(Beginning of Excerpted passage)
Compassionate leaders have a deep focus on caring for others and the organisation’s ‘greater good’. They encourage, support and lead with care and humility, and as a result, they often enjoy stronger connections with staff and higher levels of trust. By practising and nurturing compassion amongst teams, leaders will help to boost morale, foster greater psychological safety and mitigate against stress and burnout by ensuring staff feel seen, heard and cared for.
Fostering connections between teams and departments will improve collaboration, communication and team morale, while minimising the hierarchical structures that are often prevalent in hospitals. Try to touch base with your team on a daily or weekly basis to see how each team member is travelling physically and emotionally. Offering the time to listen to their concerns will enable you to build trust and establish a sense of comradery.
It’s also a good idea to schedule in a regular professional debrief session to talk through the events of the week with your team. This will provide an opportunity to spot the tell-tale signs of burnout or trauma and identify potential gaps or risks to staff wellbeing.
Cultivate psychological safety through leadership trust
Built on the foundations of leadership trust, psychological safety is one of the most vital ingredients for, and symptoms of, a healthy workplace. Defined as the shared belief that it’s safe to take risks and think creatively without fear of admonition, psychological safety can be understood as the climate inside an organisation that compels you to either keep your head down or feel willing to speak up and share ideas. Instead of over-caring about the consequences of getting it wrong, staff understand they’re more likely to be rewarded for speaking up in the first place. This is particularly important for younger healthcare workers in the early stages of their careers. As leaders, ensure that your communication clarifies that speaking up is okay and even encouraged.
As a leader, establishing a strong trusting relationship with employees is essential, as psychological safety can’t exist without this. Leadership trust is the mutual confidence between leaders and teams which enables individuals to operate independently and feel comfortable voicing an idea or suggesting change. Leadership trust is fostered around connection, steadiness, compassion, integrity, purpose and trust action. With these elements in place, staff will be willing to take a risk and behave in a way that may lead to failure knowing they are backed by their leader.
(End of Excerpted passage)
→ Task 1: In the passage on compassionate leadership in healthcare, why should leaders schedule a regular professional debrief with their team? Answer in one to three sentences.
→ Task 2: Write the next part of the passage on compassionate leadership and psychological safety, picking up after its final sentence.
(Beginning of The data)
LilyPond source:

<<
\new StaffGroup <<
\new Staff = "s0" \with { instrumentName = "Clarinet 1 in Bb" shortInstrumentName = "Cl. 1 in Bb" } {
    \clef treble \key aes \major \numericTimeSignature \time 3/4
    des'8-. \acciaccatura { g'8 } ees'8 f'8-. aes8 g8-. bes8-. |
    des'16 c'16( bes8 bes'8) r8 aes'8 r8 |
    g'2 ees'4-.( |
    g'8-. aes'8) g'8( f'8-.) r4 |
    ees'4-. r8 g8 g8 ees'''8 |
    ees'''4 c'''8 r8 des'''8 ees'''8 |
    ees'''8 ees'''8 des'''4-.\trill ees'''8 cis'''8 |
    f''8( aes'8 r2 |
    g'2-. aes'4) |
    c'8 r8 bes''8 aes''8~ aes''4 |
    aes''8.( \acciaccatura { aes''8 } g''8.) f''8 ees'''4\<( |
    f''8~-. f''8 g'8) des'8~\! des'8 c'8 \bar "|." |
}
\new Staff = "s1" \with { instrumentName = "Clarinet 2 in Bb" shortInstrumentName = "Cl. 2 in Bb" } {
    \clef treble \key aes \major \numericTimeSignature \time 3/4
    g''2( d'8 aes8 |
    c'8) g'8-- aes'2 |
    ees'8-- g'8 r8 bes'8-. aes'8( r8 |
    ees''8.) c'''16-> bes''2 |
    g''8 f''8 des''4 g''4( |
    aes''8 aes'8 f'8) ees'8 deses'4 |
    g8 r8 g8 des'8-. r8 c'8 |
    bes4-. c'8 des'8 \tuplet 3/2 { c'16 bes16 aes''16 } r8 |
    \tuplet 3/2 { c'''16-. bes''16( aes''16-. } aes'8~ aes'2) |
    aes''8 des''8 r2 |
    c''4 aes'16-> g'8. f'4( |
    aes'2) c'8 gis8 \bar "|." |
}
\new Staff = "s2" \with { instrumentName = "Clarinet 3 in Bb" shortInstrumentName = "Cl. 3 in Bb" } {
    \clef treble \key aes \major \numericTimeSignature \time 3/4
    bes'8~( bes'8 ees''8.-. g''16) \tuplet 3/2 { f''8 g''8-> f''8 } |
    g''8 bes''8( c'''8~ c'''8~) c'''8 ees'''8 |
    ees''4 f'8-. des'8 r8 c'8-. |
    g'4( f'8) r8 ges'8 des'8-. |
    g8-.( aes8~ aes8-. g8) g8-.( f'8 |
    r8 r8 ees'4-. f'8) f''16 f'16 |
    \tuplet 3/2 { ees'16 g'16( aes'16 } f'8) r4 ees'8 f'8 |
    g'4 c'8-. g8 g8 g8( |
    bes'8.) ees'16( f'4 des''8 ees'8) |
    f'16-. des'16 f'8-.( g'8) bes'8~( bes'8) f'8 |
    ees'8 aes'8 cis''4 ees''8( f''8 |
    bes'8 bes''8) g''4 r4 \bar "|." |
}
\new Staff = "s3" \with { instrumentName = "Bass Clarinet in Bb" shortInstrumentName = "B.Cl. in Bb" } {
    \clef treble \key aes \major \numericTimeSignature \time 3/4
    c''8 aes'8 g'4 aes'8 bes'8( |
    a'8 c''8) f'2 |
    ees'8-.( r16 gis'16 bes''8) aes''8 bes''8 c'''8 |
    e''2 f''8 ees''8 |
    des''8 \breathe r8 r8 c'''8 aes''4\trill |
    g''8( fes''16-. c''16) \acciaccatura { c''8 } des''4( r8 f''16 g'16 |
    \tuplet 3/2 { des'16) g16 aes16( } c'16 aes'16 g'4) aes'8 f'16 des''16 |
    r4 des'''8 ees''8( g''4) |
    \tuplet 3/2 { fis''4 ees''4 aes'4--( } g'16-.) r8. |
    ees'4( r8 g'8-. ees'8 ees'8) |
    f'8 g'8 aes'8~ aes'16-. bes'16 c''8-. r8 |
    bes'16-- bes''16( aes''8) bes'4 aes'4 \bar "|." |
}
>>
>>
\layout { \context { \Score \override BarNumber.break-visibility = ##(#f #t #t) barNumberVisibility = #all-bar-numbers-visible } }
(End of The data)
→ Result 1: A regular professional debrief lets leaders talk through the week's events with their team and spot the tell-tale signs of burnout or trauma. It also helps them identify potential gaps or risks to staff wellbeing.

→ Result 2:
Both individually and collectively, resilience helps us lead under pressure, maintain an optimistic outlook during periods of turbulence, navigate change with agility and bounce forward from setbacks. The power of resilience in business is that it acts as a buffer during particularly stressful or busy periods, preparing and enabling us to maintain balance in our lives, protect our wellbeing and sustain high performance at work.
Resilience gives leaders the ability to transform businesses and teams by cultivating greater psychological safety, fostering creativity and innovation, and increasing engagement, communication and purpose. Significantly, resilience also mitigates burnout and reduces the risk of a downward spiral. Proactively, frontline workers should be trained in resilience skills that are refreshed each month, including quarterly resilience assessments. Resilience coaching and EAP support may also be valuable here.
The challenges of the pandemic have taken a sizable toll on the healthcare industry at large. These strategies will equip leaders to protect staff mental health as COVID-19 cases continue to climb. At the end of the day, it has never been more important to safeguard the resilience of your greatest asset — your staff.